By now, having spent enough time in the Philly scene, the guys in Besphrenz have made more friends to add even more magic and confusion to their operation, like Good Old War’s Keith Goodwin and Anthony Green from Saosin, Circa Survive, and L.S. Dunes, in addition to his own prolific solo output.
Green’s trademark high-pitched vocals are featured on “yeah,” the lead single from Bert, which also includes Goodwin’s help with instrumentation and production.
Smith knew Goodwin as a high school kid in the Philly suburbs, when he was a fan of the Good Old War guys’ pop punk band Days Away. Eventually, Goodwin became aware of what the Besphrenz guys were up to, and enlisted Deckhart for his own projects. That turned into a close friendship between the band and Goodwin, who in turn introduced them to Green and he found his way into the fold, expanding the group of best friends in Besphrenz from three to five.
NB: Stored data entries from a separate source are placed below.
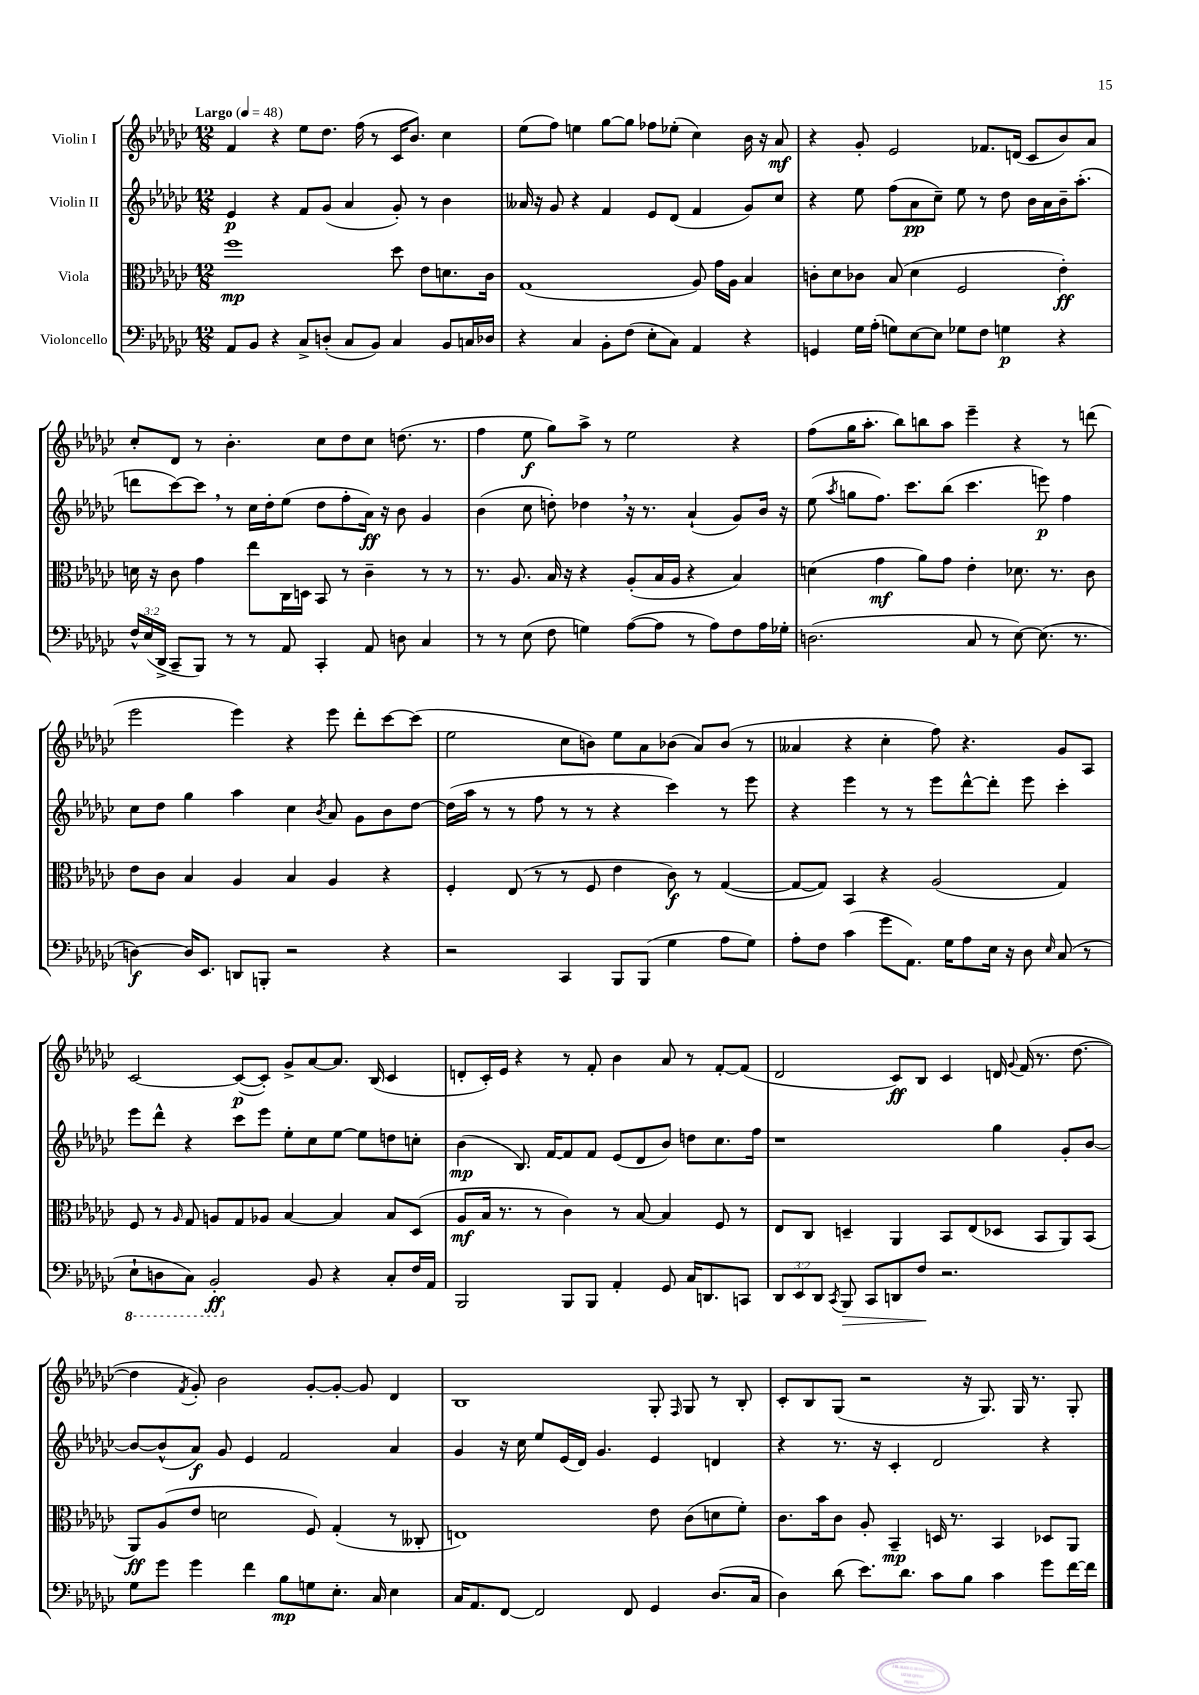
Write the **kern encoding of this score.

**kern	**dynam	**kern	**dynam	**kern	**dynam	**kern	**dynam
*part4	*part4	*part3	*part3	*part2	*part2	*part1	*part1
*staff4	*staff4	*staff3	*staff3	*staff2	*staff2	*staff1	*staff1
*I"Violoncello	*	*I"Viola	*	*I"Violin II	*	*I"Violin I	*
*clefF4	*	*clefC3	*	*clefG2	*	*clefG2	*
*k[b-e-a-d-g-c-]	*	*k[b-e-a-d-g-c-]	*	*k[b-e-a-d-g-c-]	*	*k[b-e-a-d-g-c-]	*
*M12/8	*	*M12/8	*	*M12/8	*	*M12/8	*
*MM48	*	*MM48	*	*MM48	*	*MM48	*
=1	=1	=1	=1	=1	=1	=1	=1
!	!	!	!	!	!	!LO:TX:a:B:t=Largo	!
8AA-/L	.	1ff	mp	4e-/	p	4f/	.
8BB-/J	.	.	.	.	.	.	.
4r	.	.	.	4r	.	4r	.
8C-^/L	.	.	.	8f/L	.	8ee-\L	.
(8Dn'/J	.	.	.	(8g-/J	.	8.dd-\J	.
8C-/L	.	.	.	4a-/	.	.	.
.	.	.	.	.	.	(16ff\	.
8BB-/J)	.	.	.	.	.	8r	.
4C-/	.	8dd-\	.	8g-'/)	.	16c-/KL	.
.	.	.	.	.	.	8.b-/J)	.
.	.	8e-\L	.	8r	.	.	.
8BB-/L	.	8.dn\	.	4b-\	.	4cc-\	.
16Cn/L	.	.	.	.	.	.	.
16D-X/JJ	.	16c-\Jk	.	.	.	.	.
=2	=2	=2	=2	=2	=2	=2	=2
4r	.	(1G-	.	16a--X/	.	(8ee-\L	.
.	.	.	.	16r	.	.	.
.	.	.	.	8g-/	.	8ff\J)	.
4C-/	.	.	.	4r	.	4een\	.
8BB-'\L	.	.	.	4f/	.	[8gg-\L	.
(8F\J	.	.	.	.	.	8gg-\J]	.
8E-'\L	.	.	.	8e-/L	.	8ff-X\L	.
8C-\J)	.	.	.	(8d-/J	.	(8ee-X'\J	.
4AA-/	.	8A-/)	.	4f/	.	4cc-\)	.
.	.	16g-\LL	.	.	.	.	.
.	.	16A-\JJ	.	.	.	.	.
4r	.	4B-/	.	8g-/L)	.	16b-\	.
.	.	.	.	.	.	16r	.
.	.	.	.	8cc-/J	.	8a-/	mf
=3	=3	=3	=3	=3	=3	=3	=3
4GGn/	.	8cn'\L	.	4r	.	4r	.
.	.	8d-\	.	.	.	.	.
16G-\LL	.	8c-X\J	.	8ee-\	.	8g-'/	.
(16A-'\JJ	.	.	.	.	.	.	.
8Gn\L)	.	(8B-/	.	(8ff\L	.	2e-/	.
[8E-\	.	4d-\	.	8a-\	pp	.	.
8E-\J]	.	.	.	8cc-~\J)	.	.	.
8G-X\L	.	2F/	.	8ee-\	.	.	.
8F\J	.	.	.	8r	.	8.f-X/L	.
4Gn\	p	.	.	8dd-\	.	.	.
.	.	.	.	.	.	(16dn/Jk	.
.	.	.	.	16b-\LL	.	8c-/L	.
.	.	.	.	16a-\	.	.	.
4r	.	4e-'\)	ff	16b-~\J	.	8b-/)	.
.	.	.	.	(8.aa-'\J	.	.	.
.	.	.	.	.	.	8a-/J	.
!!LO:LB:g=z
=4	=4	=4	=4	=4	=4	=4	=4
24F^^/LL	.	16dn\	.	8dddn\L	.	8cc-'/L	.
(24E-/	.	.	.	.	.	.	.
.	.	16r	.	.	.	.	.
24DD-^/JJ	.	.	.	.	.	.	.
8CC-~/L	.	8c-\	.	[8ccc-\)	.	8d-/J	.
8BBB-/J)	.	4g-\	.	8ccc-,\J]	.	8r	.
8r	.	.	.	8r	.	4.b-'\	.
8r	.	8ee-\L	.	16cc-\LL	.	.	.
.	.	.	.	16dd-'\J	.	.	.
8AA-/	.	16C-\L	.	(8ee-\J	.	.	.
.	.	16Dn\JJ	.	.	.	.	.
4CC-'/	.	8BB-/	.	8dd-\L	.	8cc-\L	.
.	.	8r	.	8ff'\	.	8dd-\	.
8AA-/	.	4c-~\	.	16a-\Jk)	ff	8cc-\J	.
.	.	.	.	16r	.	.	.
8Dn\	.	.	.	8b-\	.	(8.ddn\	.
4C-/	.	8r	.	4g-/	.	.	.
.	.	.	.	.	.	8.r	.
.	.	8r	.	.	.	.	.
=5	=5	=5	=5	=5	=5	=5	=5
8r	.	8.r	.	(4b-\	.	4ff\	.
8r	.	.	.	.	.	.	.
.	.	8.A-/	.	.	.	.	.
(8E-\	.	.	.	8cc-\	.	8ee-\	f
8F\	.	16B-/	.	8ddn'\)	.	8gg-\L)	.
.	.	16r	.	.	.	.	.
4Gn\)	.	4r	.	4dd-X,\	.	8aa-^\J	.
.	.	.	.	.	.	8r	.
([8A-\L	.	(8A-'/L	.	16r	.	2ee-\	.
.	.	.	.	8.r	.	.	.
8A-\J]	.	16B-/L	.	.	.	.	.
.	.	16A-/JJ	.	.	.	.	.
8r	.	4r	.	(4a-`/	.	.	.
8A-\L)	.	.	.	.	.	.	.
8F\	.	4B-/)	.	8g-/L)	.	4r	.
16A-\L	.	.	.	16b-/Jk	.	.	.
16G-X'\JJ	.	.	.	16r	.	.	.
=6	=6	=6	=6	=6	=6	=6	=6
(2.Dn\	.	(4dn\	.	(8ee-\	.	(8ff\L	.
.	.	.	.	8qaa-/	.	.	.
.	.	.	.	8ggn\L	.	16gg-\K	.
.	.	.	.	.	.	8.aa-'\J	.
.	.	4g-\	mf	8.ff\J)	.	.	.
.	.	.	.	.	.	8bb-\L)	.
.	.	.	.	8.ccc-\L	.	.	.
.	.	8a-\L)	.	.	.	8bbn\	.
.	.	8g-\J	.	(8bb-\J	.	8aa-\J	.
8C-/	.	4e-'\	.	4.ccc-\	.	4eee-~\	.
8r	.	.	.	.	.	.	.
[8E-\)	.	8.d-X\	.	.	.	4r	.
(8.E-\]	.	.	.	8eeen\)	p	.	.
.	.	8.r	.	.	.	.	.
.	.	.	.	4ff\	.	8r	.
8.r	.	.	.	.	.	.	.
.	.	8c-\	.	.	.	(8dddn\	.
!!LO:LB:g=z
=7	=7	=7	=7	=7	=7	=7	=7
[4Dn\)	f	8e-\L	.	8cc-\L	.	2eee-\	.
.	.	8c-\J	.	8dd-\J	.	.	.
16D/KL]	.	4B-/	.	4gg-\	.	.	.
8.EE-/J	.	.	.	.	.	.	.
8DDn/L	.	4A-/	.	4aa-\	.	4eee-\)	.
8BBBn'/J	.	.	.	.	.	.	.
2r	.	4B-/	.	4cc-\	.	4r	.
.	.	.	.	8qb-/	.	.	.
.	.	4A-/	.	8a-/	.	8eee-\	.
.	.	.	.	8g-\L	.	8ddd-'\L	.
4r	.	4r	.	8b-\	.	[8ccc-\	.
.	.	.	.	[8dd-\J	.	(8ccc-\J]	.
=8	=8	=8	=8	=8	=8	=8	=8
2r	.	4F'/	.	(16dd-\LL]	.	2ee-\	.
.	.	.	.	16aa-\JJ	.	.	.
.	.	.	.	8r	.	.	.
.	.	(8E-/	.	8r	.	.	.
.	.	8r	.	8ff\	.	.	.
4CC-/	.	8r	.	8r	.	8cc-\L	.
.	.	8F/	.	8r	.	8bn\J)	.
8BBB-/L	.	4e-\	.	4r	.	8ee-\L	.
(8BBB-/J	.	.	.	.	.	8a-\	.
4G-\	.	8c-\)	f	4ccc-\)	.	(8b-X\J	.
.	.	8r	.	.	.	8a-/L)	.
8A-\L	.	([4G-/	.	8r	.	(8b-/J	.
8G-\J)	.	.	.	8eee-\	.	8r	.
=9	=9	=9	=9	=9	=9	=9	=9
8A-'\L	.	8G-/L_	.	4r	.	4a--X/	.
8F\J	.	8G-/J])	.	.	.	.	.
(4c-\	.	4BB-/	.	4eee-\	.	4r	.
8g-\L	.	4r	.	8r	.	4cc-'\	.
8.AA-\J)	.	.	.	8r	.	.	.
.	.	(2A-/	.	8eee-\L	.	8ff\)	.
16G-\KL	.	.	.	.	.	.	.
8A-\	.	.	.	[8ddd-^^\	.	4.r	.
16E-\Jk	.	.	.	8ddd-'\J]	.	.	.
16r	.	.	.	.	.	.	.
8D-\	.	.	.	8eee-\	.	.	.
16qqE-/	.	.	.	.	.	.	.
(8C-/	.	4G-/)	.	4ccc-'\	.	8g-/L	.
8r	.	.	.	.	.	8A-/J	.
!!LO:LB:g=z
=10	=10	=10	=10	=10	=10	=10	=10
*8ba	*	*	*	*	*	*	*
8EE-`\L	.	8F/	.	8eee-\L	.	[2c-/	.
8DDn\	.	8r	.	8ddd-^^\J	.	.	.
.	.	16qqA-/	.	.	.	.	.
8CC-\J)	.	8G-/	.	4r	.	.	.
2BBB-'/	ff	8An/L	.	.	.	.	.
.	.	8G-/	.	8ccc-\L	.	(8c-/L_	p
.	.	8A-X/J	.	8eee-\J	.	8c-'/J])	.
.	.	[4B-/	.	8ee-'\L	.	8g-^/L	.
*X8ba	*	*	*	*	*	*	*
8BB-/	.	.	.	8cc-\	.	[8a-/	.
4r	.	4B-/]	.	[8ee-\J	.	8.a-/J]	.
.	.	.	.	8ee-\L]	.	.	.
.	.	.	.	.	.	(16B-/	.
8C-'/L	.	8B-/L	.	8ddn\	.	4c-/	.
16F/L	.	(8D-/J	.	8ccn'\J	.	.	.
16AA-/JJ	.	.	.	.	.	.	.
=11	=11	=11	=11	=11	=11	=11	=11
2BBB-/	.	8A-/L	mf	(4b-\	mp	8dn'/L	.
.	.	16B-/Jk	.	.	.	16c-'/L)	.
.	.	8.r	.	.	.	16e-/JJ	.
.	.	.	.	8.B-/)	.	4r	.
.	.	8r	.	.	.	.	.
.	.	.	.	[16f/KL	.	.	.
8BBB-/L	.	4c-\)	.	8f/]	.	8r	.
8BBB-/J	.	.	.	8f/J	.	8f'/	.
4AA-'/	.	8r	.	(8e-/L	.	4b-\	.
.	.	[8B-/	.	8d-/	.	.	.
8GG-/	.	4B-/]	.	8b-/J)	.	8a-/	.
16C-/KL	.	.	.	8ddn\L	.	8r	.
8.DDn/	.	.	.	.	.	.	.
.	.	8F/	.	8.cc-\	.	[8f'/L	.
8CCn/J	.	8r	.	.	.	(8f/J]	.
.	.	.	.	16ff\Jk	.	.	.
=12	=12	=12	=12	=12	=12	=12	=12
12DD-/L	.	8E-/L	.	1r	.	2d-/	.
12EE-/	.	.	.	.	.	.	.
.	.	8C-/J	.	.	.	.	.
12DD-/J	.	.	.	.	.	.	.
8qCC-/	.	.	.	.	.	.	.
!	!LO:HP:b	!	!	!	!	!	!
8BBB-/	>	4Dn~/	.	.	.	.	.
8CC-/L	.	.	.	.	.	.	.
8DDn/	.	4AA-/	.	.	.	8c-/L)	ff
8F/J	.	.	.	.	.	8B-/J	.
2.r	]	8BB-/L	.	.	.	4c-/	.
.	.	(8E-/	.	.	.	.	.
.	.	8D-X/J	.	4gg-\	.	16dn/	.
.	.	.	.	.	.	8qqg-/	.
.	.	.	.	.	.	(16f/	.
.	.	8BB-/L	.	.	.	8.r	.
.	.	8AA-/)	.	8g-'/L	.	.	.
.	.	.	.	.	.	[8.dd-\	.
.	.	(8BB-/J	.	[8b-/J	.	.	.
!!LO:LB:g=z
=13	=13	=13	=13	=13	=13	=13	=13
8G-\L	.	8AA-/L)	ff	8b-/L_	.	4dd-\]	.
8g-\J	.	(8A-/	.	(8b-^^/]	.	.	.
.	.	.	.	.	.	8qf/	.
4g-\	.	8e-/J	.	8a-/J)	f	8g-'/)	.
.	.	2dn\	.	8g-/	.	2b-\	.
4f\	.	.	.	4e-/	.	.	.
8B-\L	mp	.	.	2f/	.	.	.
8Gn\	.	8F/)	.	.	.	[8g-'/L	.
8.E-'\J	.	(4G-'/	.	.	.	8g-'/J_	.
.	.	.	.	.	.	8g-/]	.
16C-/	.	.	.	.	.	.	.
4E-\	.	8r	.	4a-/	.	4d-/	.
.	.	8C--X'/	.	.	.	.	.
=14	=14	=14	=14	=14	=14	=14	=14
16C-/KL	.	1En)	.	4g-/	.	1B-	.
8.AA-/	.	.	.	.	.	.	.
[8FF/J	.	.	.	16r	.	.	.
.	.	.	.	16cc-\	.	.	.
2FF/]	.	.	.	8ee-/L	.	.	.
.	.	.	.	(16e-/L	.	.	.
.	.	.	.	16d-/JJ)	.	.	.
.	.	.	.	4.g-/	.	.	.
8FF/	.	.	.	.	.	.	.
4GG-/	.	8e-\	.	4e-/	.	8G-'/	.
.	.	.	.	.	.	16qqF/	.
.	.	(8c-\L	.	.	.	8G-/	.
(8.D-/L	.	8dn\	.	4dn/	.	8r	.
.	.	8f'\J)	.	.	.	8B-'/	.
16C-/Jk	.	.	.	.	.	.	.
=15	=15	=15	=15	=15	=15	=15	=15
4D-\)	.	8.c-\L	.	4r	.	8c-'/L	.
.	.	.	.	.	.	8B-/	.
.	.	16b-\k	.	.	.	.	.
(8d-\	.	8c-\J	.	8.r	.	(8G-/J	.
8.e-\L)	.	8A-'/	.	.	.	2r	.
.	.	.	.	16r	.	.	.
.	.	4BB-~/	mp	4c-'/	.	.	.
8.d-\J	.	.	.	.	.	.	.
8c-\L	.	16Dn/	.	2d-/	.	.	.
.	.	8.r	.	.	.	.	.
8B-\J	.	.	.	.	.	16r	.
.	.	.	.	.	.	8.G-/)	.
4c-\	.	4BB-/	.	.	.	.	.
.	.	.	.	.	.	16G-/	.
.	.	.	.	.	.	8.r	.
8g-\L	.	8D-X/L	.	4r	.	.	.
[16f\L	.	8AA-/J	.	.	.	8G-'/	.
16f\JJ]	.	.	.	.	.	.	.
==	==	==	==	==	==	==	==
*-	*-	*-	*-	*-	*-	*-	*-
“It feels cool because we idolized them growing up, and now Keith and Anthony feel like Rob and Taylor—a couple of other dudes who grew up in our hometown,” Smith says. “I don’t think we lost hope, but we took a step back, and Keith has been such a cheerleader. Anthony, too. And it’s cool when people help when you’re not asking for it. They’re always there and asking, ‘Hey, what do we need to do?’ At the end of the day it’s cool to work with people you grew up with, whether they’re household names to everyone else. I think that collaboration is more meaningful to me than others.”
Besphrenz spent time in the machine, and while it didn’t break the friendship or the creative force behind the group, the three childhood friends at least saw what was really important in all of this: Each other. It sounds corny to distill the group down to a name that sort of started as a joke, playing on the trend of the time for Soundcloud artists to spell things phonetically and in silly ways. But Smith continues to hammer the point home: The goal is just to keep making music together as the three of them. If that leads to an even more comfortable “career,” that’d be just great. But they’re very much in agreement that it’s not the prime directive.
If it were, they probably wouldn’t try so many different things in the writing process. But, that could turn out to be a blessing in an era where the robots are starting to try their hand at art.
“We’re making AI-proof music,” Smith says. “Maybe that’s the move.”